Level 3 = human traditions
(Most are good, some hinder obedience).

praying (1)

standing to pray (2)

raising hands to pray (2)

kneeling to pray (2)

repeating memorized prayers many times (3)

giving (1)

tithing (3)*

giving goods instead of money (2)

baptizing (1)

counting converts only after they have been added to a church by baptism (2)

baptizing immediately (2)

delaying baptism so it can serve as a graduation ceremony following a doctrine course (3)

baptizing entire families (2)

confirm saving faith by baptism (1)

formal ordination required to baptize or officiate communion (3)

seminaries, Bible colleges (3)

Sunday Schools (3)

using music as an aid to worship (3)

raising hands in worship (2)

chanting (3)

speaking in tongues (interpreted if in a group) (2)

centering worship around a sermon (3)

women prophesying in public worship (2)

celebrating the Lord’s Supper (break bread) (1)

breaking bread in church buildings (3)

using one cup and wine in the Eucharist (2)

breaking bread frequently in homes (2)

breaking bread the first day of the week (2)

discerning the body of Christ in Communion (1)

consciously participate in the body and blood of Jesus in Communion (2)

pulpits (3)

church buildings (3)

separating apostolic teams (“sent ones”) by prayer, fasting, laying on hands (2)

establishing elders when possible in each church (2)

establishing elders in new churches within a few weeks, in pioneer fields (2)

avoiding laying hands on an elder suddenly (1)

one pastor doing all the leading for a congregation (3)

several elders serving as co-pastors in a church (2)

vestments or special dress in the pulpit (3)

avoiding future problems by listing rules and prohibitions in church constitutions (3)

mission agencies (3)

train new leaders by personally mentoring them (1)

submission to the rule of elders (1)

repent, believe and receive the Holy Spirit (1)

demonstrate repentance by raising the hand or going forward in a public meeting (3)

asking one to make a “decision” for Christ (3)

love God and man in practical ways (1)

love one’s wife as Christ loved the church (1)

disciple others (1)

disciple neglected people groups (1)

witness about Jesus’ death, resurrection, forgiveness and repentance (1)

teach new believers to obey all Jesus’ commands (1)

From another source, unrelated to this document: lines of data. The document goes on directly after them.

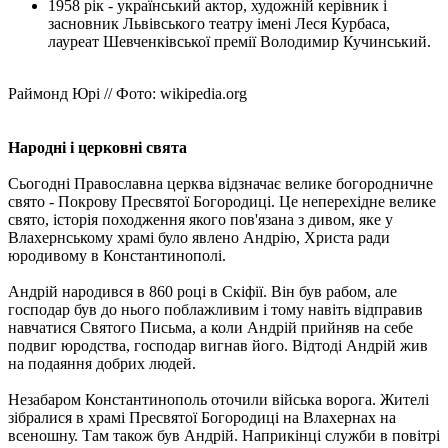
1958 рік - український актор, художній керівник і
засновник Львівського театру імені Леся Курбаса,
лауреат Шевченківської премії Володимир Кучинський.
Раймонд Юрі // Фото: wikipedia.org
Народні і церковні свята
Сьогодні Православна церква відзначає велике богородничне
свято - Покрову Пресвятої Богородиці. Це неперехідне велике
свято, історія походження якого пов'язана з дивом, яке у
Влахернському храмі було явлено Андрію, Христа ради
юродивому в Константинополі.
Андрій народився в 860 році в Скіфії. Він був рабом, але
господар був до нього поблажливим і тому навіть відправив
навчатися Святого Письма, а коли Андрій прийняв на себе
подвиг юродства, господар вигнав його. Відтоді Андрій жив
на подаяння добрих людей.
Незабаром Константинополь оточили війська ворога. Жителі
зібралися в храмі Пресвятої Богородиці на Влахернах на
всеношну. Там також був Андрій. Наприкінці служби в повітрі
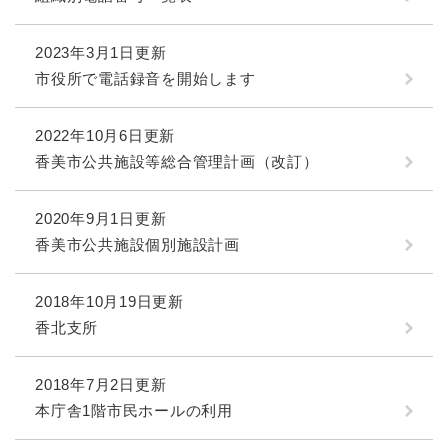
2023年3月1日更新
市役所で電話録音を開始します
2022年10月6日更新
香美市公共施設等総合管理計画（改訂）
2020年9月1日更新
香美市公共施設個別施設計画
2018年10月19日更新
香北支所
2018年7月2日更新
本庁舎1階市民ホールの利用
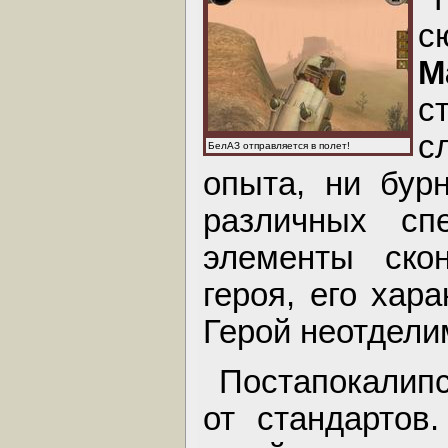
с
M
с
с
БелАЗ отправляется в полет!
опыта, ни бурн
различных сп
элементы скон
героя, его хар
Герой неотделим
Постапокалипс
от стандартов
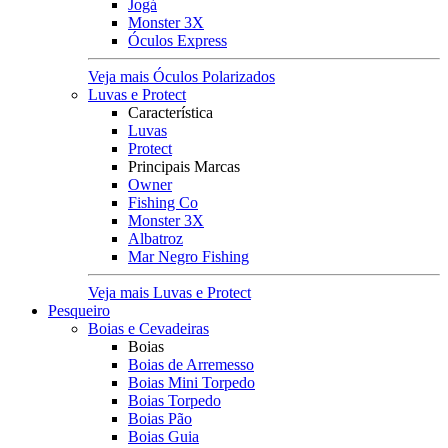
Jogá
Monster 3X
Óculos Express
Veja mais Óculos Polarizados
Luvas e Protect
Característica
Luvas
Protect
Principais Marcas
Owner
Fishing Co
Monster 3X
Albatroz
Mar Negro Fishing
Veja mais Luvas e Protect
Pesqueiro
Boias e Cevadeiras
Boias
Boias de Arremesso
Boias Mini Torpedo
Boias Torpedo
Boias Pão
Boias Guia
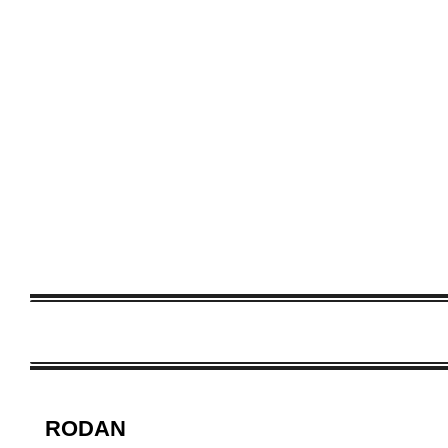
RODAN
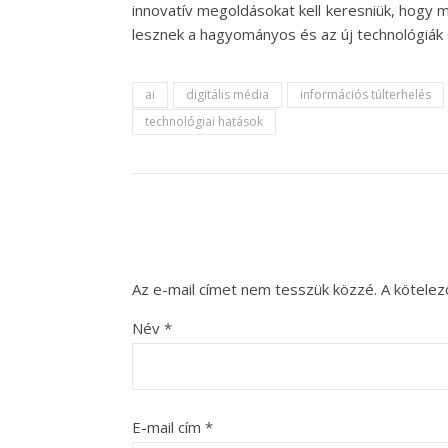
innovatív megoldásokat kell keresniük, hogy 
lesznek a hagyományos és az új technológiák
ai
digitális média
információs túlterhelés
technológiai hatások
Az e-mail címet nem tesszük közzé.
A kötele
Név
*
E-mail cím
*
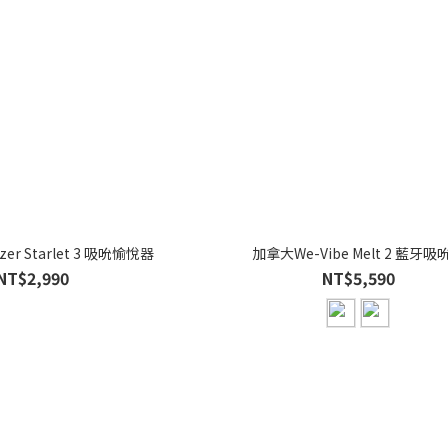
er Starlet 3 吸吮愉悅器
加拿大We-Vibe Melt 2 藍牙吸
NT$2,990
NT$5,590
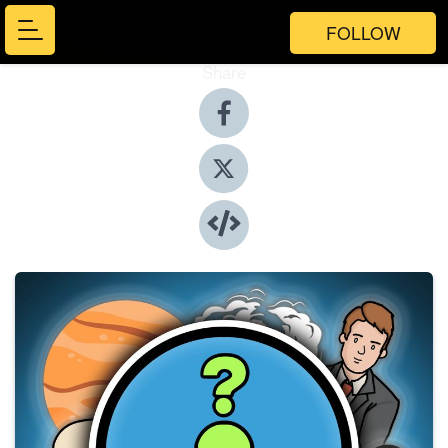
FOLLOW
Share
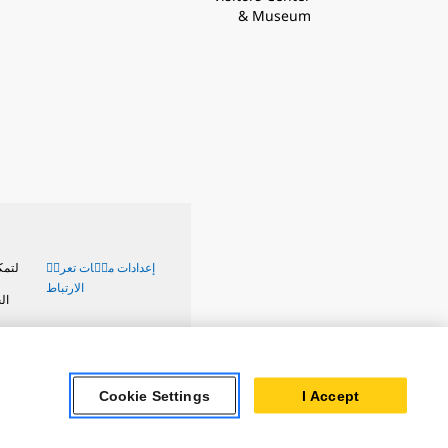
& Museum
إعدادات ملٝات تعريٝ
لتمك
الارتباط
ال
Cookie Settings
I Accept
Caterpillar Brands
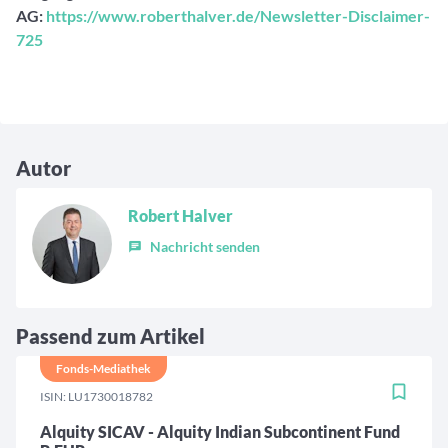
AG:
https://www.roberthalver.de/Newsletter-Disclaimer-
725
Autor
Robert Halver
Nachricht senden
Passend zum Artikel
Fonds-Mediathek
ISIN: LU1730018782
Alquity SICAV - Alquity Indian Subcontinent Fund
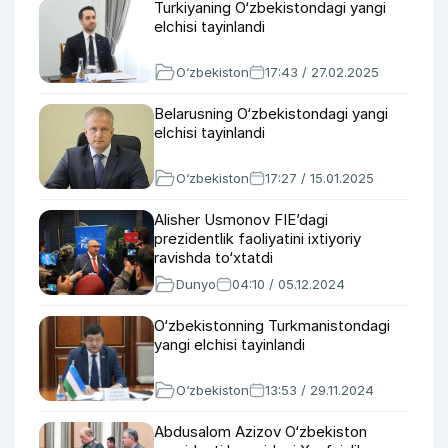
Turkiyaning O‘zbekistondagi yangi
elchisi tayinlandi
O‘zbekiston
17:43 / 27.02.2025
Belarusning O‘zbekistondagi yangi
elchisi tayinlandi
O‘zbekiston
17:27 / 15.01.2025
Alisher Usmonov FIE’dagi
prezidentlik faoliyatini ixtiyoriy
ravishda to‘xtatdi
Dunyo
04:10 / 05.12.2024
O‘zbekistonning Turkmanistondagi
yangi elchisi tayinlandi
O‘zbekiston
13:53 / 29.11.2024
Abdusalom Azizov O‘zbekiston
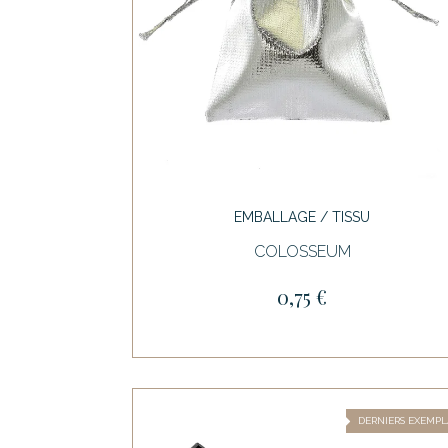
EMBALLAGE / TISSU
COLOSSEUM
0,75 €
DERNIERS EXEMPL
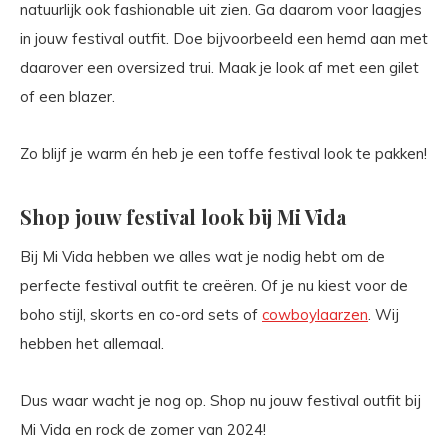
natuurlijk ook fashionable uit zien. Ga daarom voor laagjes
in jouw festival outfit. Doe bijvoorbeeld een hemd aan met
daarover een oversized trui. Maak je look af met een gilet
of een blazer.
Zo blijf je warm én heb je een toffe festival look te pakken!
Shop jouw festival look bij Mi Vida
Bij Mi Vida hebben we alles wat je nodig hebt om de
perfecte festival outfit te creëren. Of je nu kiest voor de
boho stijl, skorts en co-ord sets of
cowboylaarzen
. Wij
hebben het allemaal.
Dus waar wacht je nog op. Shop nu jouw festival outfit bij
Mi Vida en rock de zomer van 2024!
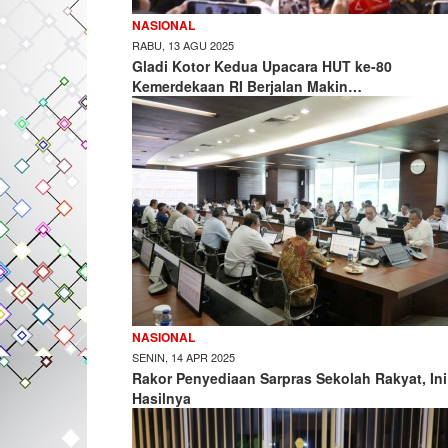
NASIONAL
RABU, 13 AGU 2025
Gladi Kotor Kedua Upacara HUT ke-80
Kemerdekaan RI Berjalan Makin…
NASIONAL
SENIN, 14 APR 2025
Rakor Penyediaan Sarpras Sekolah Rakyat, Ini
Hasilnya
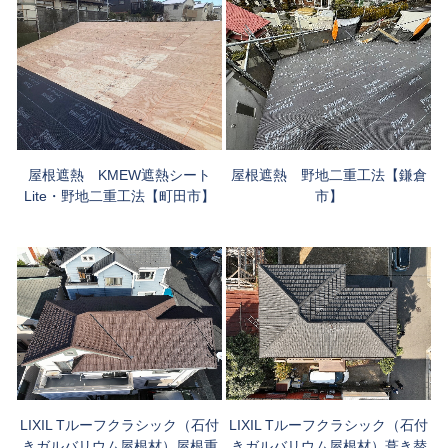
屋根遮熱 KMEW遮熱シート
屋根遮熱 野地二重工法【鎌倉
Lite・野地二重工法【町田市】
市】
LIXIL Tルーフクラシック（石付
LIXIL Tルーフクラシック（石付
きガルバリウム屋根材）屋根重
きガルバリウム屋根材）葺き替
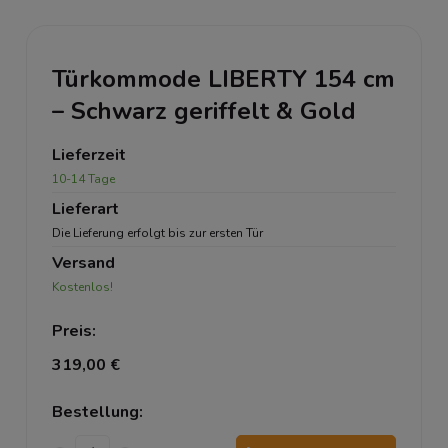
Türkommode LIBERTY 154 cm
– Schwarz geriffelt & Gold
Lieferzeit
10-14 Tage
Lieferart
Die Lieferung erfolgt bis zur ersten Tür
Versand
Kostenlos!
Preis:
319,00 €
Bestellung:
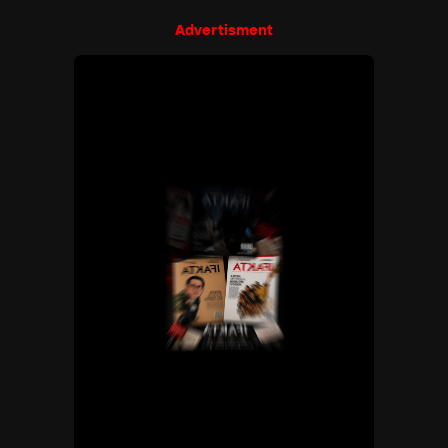
Advertisment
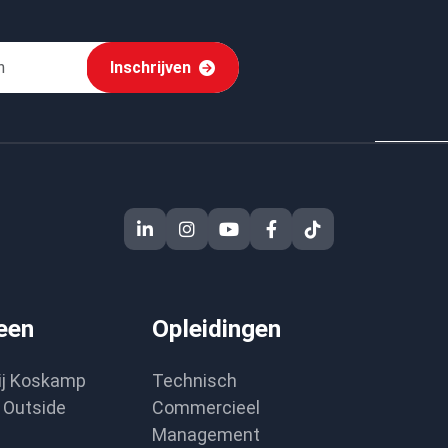
Inschrijven
een
Opleidingen
ij Koskamp
Technisch
Outside
Commercieel
Management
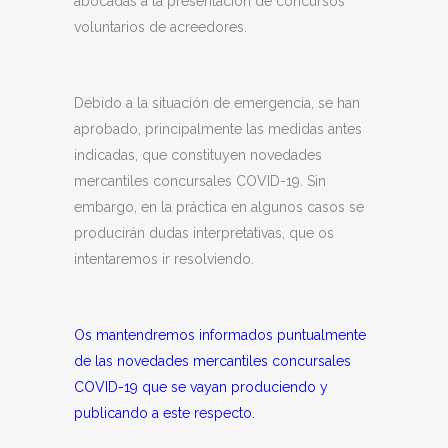
abocadas a la presentación de concursos
voluntarios de acreedores.
Debido a la situación de emergencia, se han
aprobado, principalmente las medidas antes
indicadas, que constituyen novedades
mercantiles concursales COVID-19. Sin
embargo, en la práctica en algunos casos se
producirán dudas interpretativas, que os
intentaremos ir resolviendo.
Os mantendremos informados puntualmente
de las novedades mercantiles concursales
COVID-19 que se vayan produciendo y
publicando a este respecto.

nurture growing Christians with the Word (1)

“full time” (supported, salaried) Christian service (2)

“bi-vocational (volunteer) Christian service (2)

using small business to facilitate church planting (2)

beginning witnessing among the poor or working class, in a pioneer field (2)

using oral communication to spread the gospel (2)

starting with the redemptive stories rather than a philosophical approach to the gospel (2)

churches of a region cooperating closely with each other (2)

regional or national presbyteries (formal associations of churches) (3)

democratic congregational church government (3)

autonomy (independence) of the local church (3)

calling clusters of small house churches “the church” in a metropolitan area (2)

prohibiting drunkenness (1)

prohibiting drinking of naturally fermented wine in moderation (3)

___________________

* Expect some opposition to this. It comes as a shock to many to learn that neither Jesus nor His apostles commanded tithing. The New Testament has several passages that deal with the amount believers should give, and none of them mentions the Old Testament legal tithe.